Sparse Control Synthesis for Uncertain Responsive Loads with Stochastic Stability Guarantees

TL;DR

This paper develops a stochastic control framework for uncertain responsive loads to ensure frequency stability, promoting sparsity and robustness in power system control under load variability.

Contribution

It introduces a novel LMI-based sparse control synthesis method that guarantees stochastic stability and handles load uncertainties with partial measurements.

Findings

Demonstrates effective frequency response under load uncertainties on IEEE 39-bus system.

Establishes a trade-off between allowable uncertainties and control effort.

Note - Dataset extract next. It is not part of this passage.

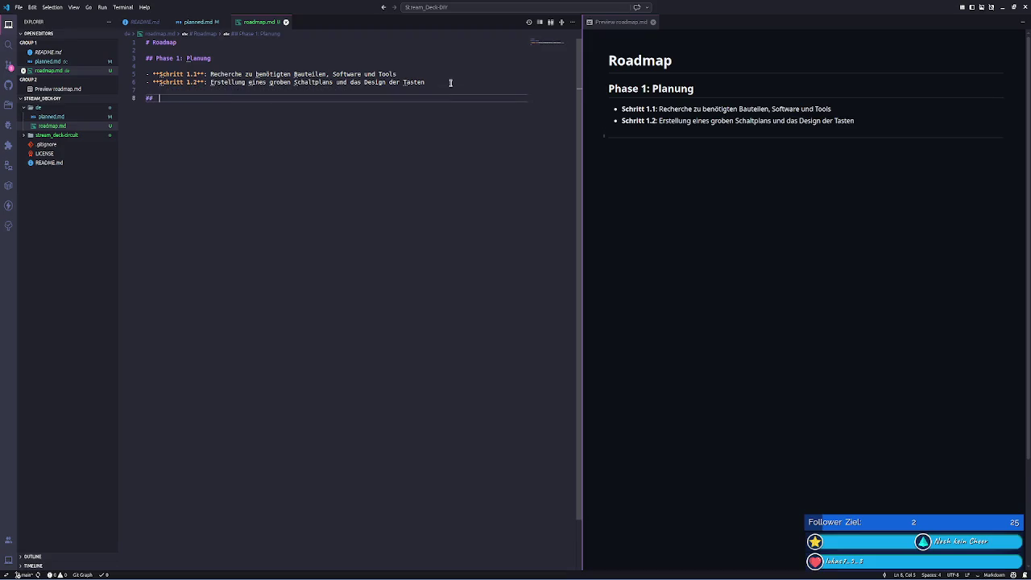
pyautogui.write('Phase 2: ')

Extends stability results to partial-state measurement scenarios.

Abstract

Recent studies have demonstrated the potential of flexible loads in providing frequency response services. However, uncertainty and variability in various weather-related and end-use behavioral factors often affect the demand-side control performance. This work addresses this problem with the design of a demand-side control to achieve frequency response under load uncertainties. Our approach involves modeling the load uncertainties via stochastic processes that appear as both multiplicative and additive to the system states in closed-loop power system dynamics. Extending the recently developed mean square exponential stability (MSES) results for stochastic systems, we formulate multi-objective linear matrix inequality (LMI)-based optimal control synthesis problems to not only guarantee stochastic stability, but also promote sparsity, enhance closed-loop transient performance, and maximize allowable uncertainties. The fundamental trade-off between the maximum allowable (\textit{critical}) uncertainty levels and the optimal stochastic stabilizing control efforts is established. Moreover, the sparse control synthesis problem is generalized to the realistic power systems scenario in which only partial-state measurements are available. Detailed numerical studies are carried out on IEEE 39-bus system to demonstrate the closed-loop stochastic stabilizing performance of the sparse controllers in enhancing frequency response under load uncertainties; as well as illustrate the fundamental trade-off between the allowable uncertainties and optimal control efforts.